■ **WHAT TO WORK ON**
Every line that contains "Pastoor" must be located and copied from the data.

■ **Stored items**
=== Begin Enclosure ===

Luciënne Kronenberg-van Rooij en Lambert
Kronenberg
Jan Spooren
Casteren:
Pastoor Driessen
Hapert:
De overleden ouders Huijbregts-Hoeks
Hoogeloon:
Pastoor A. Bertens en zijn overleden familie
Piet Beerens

=== End Enclosure ===

■ **ANSWER**
Pastoor Driessen
Pastoor A. Bertens en zijn overleden familie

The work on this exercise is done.